++++ Records for this exercise

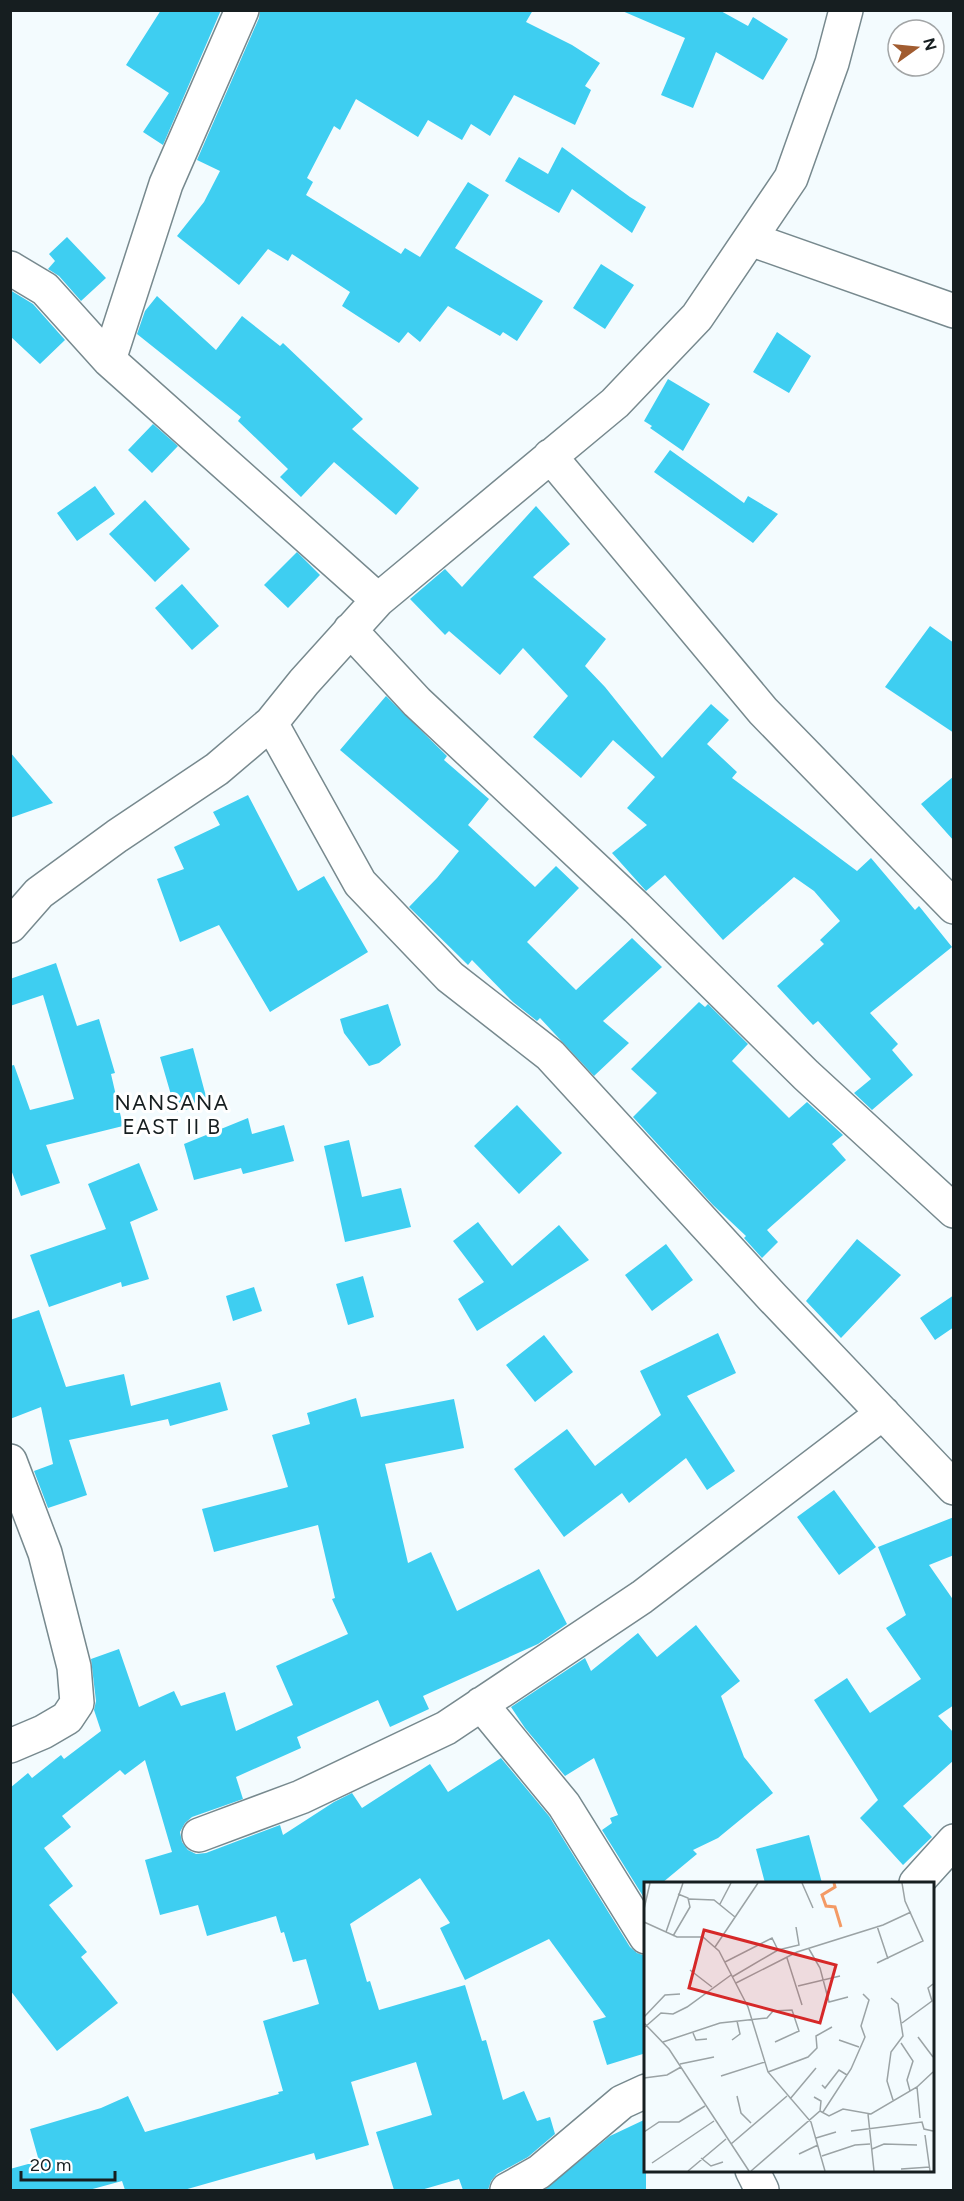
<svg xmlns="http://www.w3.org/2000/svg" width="964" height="2201" font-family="Figtree,sans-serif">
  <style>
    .building { fill: #3ecef1 }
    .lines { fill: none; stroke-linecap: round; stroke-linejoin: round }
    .minor-casing { stroke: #77898e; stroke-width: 36 }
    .minor { stroke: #fff; stroke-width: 33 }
    .labels { text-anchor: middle; stroke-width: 6; stroke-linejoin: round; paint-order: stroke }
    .quarter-label { font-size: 21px; letter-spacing: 1.5px; fill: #161e20; stroke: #fff }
    .inset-river { fill: none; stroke: #f39a65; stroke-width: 3 }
    .inset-road { fill: none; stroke: #9ba3a5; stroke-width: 1.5 }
    .view { fill: #d62828; fill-opacity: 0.15; stroke: #d62828; stroke-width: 3 }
    .inset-edge { fill: none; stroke: #161e20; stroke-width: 3 }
  </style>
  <rect width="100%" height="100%" fill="#f3fbfe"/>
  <path class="building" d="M161,10h60l-58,135 -20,-13 26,-39 -43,-28z
    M260,10h273l-7,12 46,23 28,18 -15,23 6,4 -16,35 -61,-30 -24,41 -19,-12 -9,16 -34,-20 -10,17 -62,-38 -16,31 -6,-4 -27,52 6,4 -7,13 95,59 4,-6 15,9 48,-75 21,13 -34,53 88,53 -26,40 -14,-9 -3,4 -52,-30 -28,36 -12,-10 -9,11 -57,-37 8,-14 -58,-38 -4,7 -20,-12 -29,36 -62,-49 27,-34 16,-31 -23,-11 62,-142z
    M620,10h99l29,16 5,-9 35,22 -25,41 -47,-28 -23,56 -32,-13 24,-57z
    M562,147l68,50 16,10 -14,26 -60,-44 -13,24 -54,-32 14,-24 29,17z
    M67,237l39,41 -25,23 -22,-25 -11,-7 7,-8 -6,-7z
    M601,264l33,21 -29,44 -32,-21z
    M10,290l23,14 32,36 -25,24 -30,-28z
    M157,296l59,54 26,-34 38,30 3,-3 80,76 -11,10 67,59 -23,27 -62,-53 -33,35 -21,-20 8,-8 -50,-48 3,-4 -104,-83 8,-23z
    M777,332l34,24 -22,37 -36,-21z
    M668,379l42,25 -27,47 -33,-23 2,-2 -8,-5z
    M153,424l25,22 -26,27 -24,-23z
    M670,450l74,53 4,-7 30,18 -25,29 -99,-71z
    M95,486l20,28 -38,27 -20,-28z
    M145,500l45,49 -35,33 -46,-48z
    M536,506l34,38 -37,33 73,62 -21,27 20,21 57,71 49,-54 18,16 -22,24 30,28 -5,6 125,93 14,-13 44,52 4,-4 33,41 -82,66 28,31 -6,6 21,25 -41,35 -18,-17 17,-14 -53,-58 -5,4 -36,-39 47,-42 -4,-4 20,-19 -26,-30 -20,-14 -71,63 -58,-65 -19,16 -34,-38 35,-28 -20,-17 28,-31 -42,-37 -32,38 -48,-41 35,-41 -45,-48 -23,27 -51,-44 -4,4 -35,-36 35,-30 17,18z
    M297,552l23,23 -32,33 -24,-23z
    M182,584l37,42 -27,24 -37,-42z
    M930,626l24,17v90l-69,-46z
    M386,696l61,60 -3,4 45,39 -21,26 67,62 21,-21 23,22 -52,54 49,48 56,-52 30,29 -59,54 26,22 -35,33 -54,-58 -3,3 -24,-19 -41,-42 -4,5 -59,-58 28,-29 22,-27 -119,-101z
    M10,752l43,51 -43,15z
    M954,776v65l-33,-37z
    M248,795l50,96 26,-15 44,76 -98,60 -51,-87 -39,17 -23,-63 27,-10 -10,-22 46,-22 -7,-13z
    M56,963l21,63 22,-7 16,54 -4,1 12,52 -77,19 14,38 -39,13 -11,-29v-101l4,-1 16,45 44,-11 -31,-104 -33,11v-27z
    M699,1002l6,5 3,-3 40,40 -16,17 57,57 18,-16 36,33 -11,9 14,16 -79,70 11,12 -16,16 -18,-20 2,-2 -33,-31 -80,-88 24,-24 -26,-24z
    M388,1004l13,41 -22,18 -10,3 -25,-33 -4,-14z
    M193,1048l15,56 -32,8 -16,-55z
    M517,1105l45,48 -43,41 -45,-48z
    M248,1118l4,16 32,-9 10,36 -51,13 -2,-6 -47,12 -10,-36z
    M349,1140l13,57 39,-9 10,39 -66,15 -21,-96z
    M139,1163l19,47 -28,12 19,57 -27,8 -1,-5 -72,25 -19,-52 76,-26 -18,-45z
    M478,1222l34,44 47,-41 30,35 -112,71 -19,-32 26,-17 -31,-41z
    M857,1239l44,36 -60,63 -35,-37z
    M666,1244l27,36 -41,31 -27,-36z
    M363,1276l11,41 -26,8 -12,-41z
    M254,1287l8,24 -29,10 -7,-25z
    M954,1295v32l-19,13 -15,-22z
    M39,1310l27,77 58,-13 7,32 89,-24 8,28 -58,16 -2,-7 -99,21 18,55 -39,13 -14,-37 19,-7 -12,-57 -31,12v-99z
    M718,1333l18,40 -49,23 48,75 -28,19 -21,-32 -57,45 -7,-10 -58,44 -50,-68 53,-40 28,37 66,-51 -21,-44z
    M544,1335l29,37 -38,30 -29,-37z
    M356,1398l5,19 93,-18 10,49 -79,16 23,99 23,-11 26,59 82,-42 28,55 -29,20 -115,52 6,13 -39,18 -12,-27 -81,37 4,11 -65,29 7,22 -51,18 -7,6 -5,9 2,10 6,8 8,4 10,-1 74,-28 3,10 51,-33 18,-9 10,15 68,-44 18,28 53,-34 48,58 81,131 7,6 9,3v97l-39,12 -14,-44 13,-4 -57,-78 -84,41 -25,-52 10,-5 -30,-45 -70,46 17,58 3,-1 9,29 86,-25 17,56 4,-1 17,60 21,-9 13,30 13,-4 5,17 -27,23 -31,17 -6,7 -3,9h-25l-4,-11 -38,11h-27l-18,-58 56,-17 -16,-53 -65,20 18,63 -53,15 -2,-7 -130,37h-59l-3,-9 -33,9h-79v-21l29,-8 -9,-32 71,-21 27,-12 17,36 134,-38 -1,-2 5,-1 -20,-70 56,-17 -13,-45 -13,3 -9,-30 -3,1 -5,-17 -69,20 -9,-31 -38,10 -15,-55 27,-8 -27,-92 -20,15 -5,-5 -58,46 9,11 -27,21 29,38 -24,19 38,47 -6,5 37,46 -61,48 -47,-61v-202l18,-15 4,5 29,-23 3,4 37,-28 -7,-21 2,-9 -5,-42 28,-10 20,58 35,-16 7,15 44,-14 11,39 57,-26 -17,-39 72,-32 -16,-35 3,-1 -17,-73 -104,27 -12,-43 86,-22 -16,-52 38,-11 -3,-11z
    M834,1490l42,57 -37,28 -42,-58z
    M954,1517v38l-25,10 25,36v104l-16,11 16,17v27l-51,46 29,31 -29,28 -43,-47 18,-18 -64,-100 33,-22 23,35 51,-34 -35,-51 20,-13 -28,-68z
    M696,1625l44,56 -19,15 23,61 29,36 -55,45 -25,12 4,4 -35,29h-16v18l-44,-71 10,-7 -2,-5 8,-3 -24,-57 -29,18 -40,-48 -14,-21 74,-49 6,13 47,-38 19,24z
    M809,1835l13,48h-57l-9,-34z
    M646,2119v71h-102l66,-54z"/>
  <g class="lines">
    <defs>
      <path id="minor" d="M750,239l204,72
        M10,268l35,21 64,71 269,240
        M109,360l57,-176 76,-174
        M550,456l213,255 191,196
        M350,630l67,72 220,206 169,167 148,136
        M271,723l89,160 90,94 100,78 223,243 181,190
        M10,926l29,-33 78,-57 100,-67 54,-46 33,-41 74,-82 237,-197 82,-86 94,-139 41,-115 14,-53
        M10,1461l35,92 29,114 3,36 -10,15 -24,14 -33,14
        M481,1704l83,101 82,132
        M199,1835l102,-38 145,-69 196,-131 241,-184
        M916,1883l38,-42
        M752,2170l10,20
        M507,2190l32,-18 83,-70 24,-11"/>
    </defs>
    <use href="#minor" class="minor-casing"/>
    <use href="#minor" class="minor"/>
  </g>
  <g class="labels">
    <g class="quarter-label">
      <text x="172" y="1110">NANSANA<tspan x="172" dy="24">EAST II B</tspan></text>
    </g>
  </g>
  <g transform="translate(644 1882)">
    <rect width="290" height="290" fill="#f3fbfe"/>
    <path class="inset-river" d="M190,1l1,4 -13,8 4,11 9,1 6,20"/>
    <path class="inset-road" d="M158,1l11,25M45,17l25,1 21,17M76,22l11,-21M0,27l6,-26M0,40l33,15h26l16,14 29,56 20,65 43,50 14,49M233,44l11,33M22,50l17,-49M29,54l17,-29 -2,-9 -10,-4M71,65l43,-64M165,67l11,19 9,34 19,-5M143,76l15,47M81,80l47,-24 6,12M233,81l46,-22 -18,-40 -3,-18M46,88l22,17M88,95l46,-27 21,-5 -3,-18M92,101l61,-31 86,-27 28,-13M154,104l42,-10M247,116l7,6 5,32 -12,16 -4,29 6,19M0,135l21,-22 15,-1M0,141l25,26 80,122M258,141l30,-22 -4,-13 5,-4M1,145l16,-14 12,1 14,-7 44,-32M49,151l3,7 11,-1M274,155l15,20M88,158l8,-6 -3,-13M195,158l20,7M19,160l57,-19 47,-5 6,-7 19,-1 7,21 -24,11M257,161l12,18 -6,19 3,11M36,182l34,-7M124,190l40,-15 9,-9 -1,-12 16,-9M77,194l44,-14M0,196l23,-3 14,-8M178,203l3,3 14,-18 8,5M273,205l3,31M93,214l4,17 10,10M170,215l7,4 -1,10M146,217l26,-31M179,230l28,-43 14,-32 -4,-11 8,-26 -6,-6M224,232l6,57M207,249l71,-9 2,7 9,2M0,250l15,-10h20l26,-16M281,253l5,36M172,256l20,-6M87,262l56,-48M228,267l12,-5 33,1M155,272l19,-9M178,274l33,-11 15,-1M57,276l10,8 12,-4M8,281l62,-42M257,287l29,-2M44,289l38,-32M107,289l69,-60 9,5 14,-7 28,5 46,-27 16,-15"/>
    <path class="view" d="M60,48l132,35 -16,58 -131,-35z"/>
    <rect width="290" height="290" class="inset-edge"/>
  </g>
  <rect width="964" height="2201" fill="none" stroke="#161e20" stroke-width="24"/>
  <g transform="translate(916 48) rotate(75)"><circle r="28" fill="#ffffff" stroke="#a2a5a6" stroke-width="1.5"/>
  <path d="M0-4.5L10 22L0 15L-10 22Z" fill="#a15c30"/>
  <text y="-9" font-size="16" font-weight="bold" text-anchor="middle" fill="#161e20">N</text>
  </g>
  <path d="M21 2171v9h94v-9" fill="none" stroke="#161e20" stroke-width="3"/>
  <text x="30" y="2171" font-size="18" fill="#161e20" stroke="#ffffff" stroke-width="4.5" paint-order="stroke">20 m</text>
</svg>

++++++++

- _What the exercise asks_
In the listing above, transcribe exactly everything from the line containing "#77898e; stroke-width: 36" down to the line containing "M930,626l24,17v90l-69,-46z", including both and nothing more.

- _Result for this task_
    .minor-casing { stroke: #77898e; stroke-width: 36 }
    .minor { stroke: #fff; stroke-width: 33 }
    .labels { text-anchor: middle; stroke-width: 6; stroke-linejoin: round; paint-order: stroke }
    .quarter-label { font-size: 21px; letter-spacing: 1.5px; fill: #161e20; stroke: #fff }
    .inset-river { fill: none; stroke: #f39a65; stroke-width: 3 }
    .inset-road { fill: none; stroke: #9ba3a5; stroke-width: 1.5 }
    .view { fill: #d62828; fill-opacity: 0.15; stroke: #d62828; stroke-width: 3 }
    .inset-edge { fill: none; stroke: #161e20; stroke-width: 3 }
  </style>
  <rect width="100%" height="100%" fill="#f3fbfe"/>
  <path class="building" d="M161,10h60l-58,135 -20,-13 26,-39 -43,-28z
    M260,10h273l-7,12 46,23 28,18 -15,23 6,4 -16,35 -61,-30 -24,41 -19,-12 -9,16 -34,-20 -10,17 -62,-38 -16,31 -6,-4 -27,52 6,4 -7,13 95,59 4,-6 15,9 48,-75 21,13 -34,53 88,53 -26,40 -14,-9 -3,4 -52,-30 -28,36 -12,-10 -9,11 -57,-37 8,-14 -58,-38 -4,7 -20,-12 -29,36 -62,-49 27,-34 16,-31 -23,-11 62,-142z
    M620,10h99l29,16 5,-9 35,22 -25,41 -47,-28 -23,56 -32,-13 24,-57z
    M562,147l68,50 16,10 -14,26 -60,-44 -13,24 -54,-32 14,-24 29,17z
    M67,237l39,41 -25,23 -22,-25 -11,-7 7,-8 -6,-7z
    M601,264l33,21 -29,44 -32,-21z
    M10,290l23,14 32,36 -25,24 -30,-28z
    M157,296l59,54 26,-34 38,30 3,-3 80,76 -11,10 67,59 -23,27 -62,-53 -33,35 -21,-20 8,-8 -50,-48 3,-4 -104,-83 8,-23z
    M777,332l34,24 -22,37 -36,-21z
    M668,379l42,25 -27,47 -33,-23 2,-2 -8,-5z
    M153,424l25,22 -26,27 -24,-23z
    M670,450l74,53 4,-7 30,18 -25,29 -99,-71z
    M95,486l20,28 -38,27 -20,-28z
    M145,500l45,49 -35,33 -46,-48z
    M536,506l34,38 -37,33 73,62 -21,27 20,21 57,71 49,-54 18,16 -22,24 30,28 -5,6 125,93 14,-13 44,52 4,-4 33,41 -82,66 28,31 -6,6 21,25 -41,35 -18,-17 17,-14 -53,-58 -5,4 -36,-39 47,-42 -4,-4 20,-19 -26,-30 -20,-14 -71,63 -58,-65 -19,16 -34,-38 35,-28 -20,-17 28,-31 -42,-37 -32,38 -48,-41 35,-41 -45,-48 -23,27 -51,-44 -4,4 -35,-36 35,-30 17,18z
    M297,552l23,23 -32,33 -24,-23z
    M182,584l37,42 -27,24 -37,-42z
    M930,626l24,17v90l-69,-46z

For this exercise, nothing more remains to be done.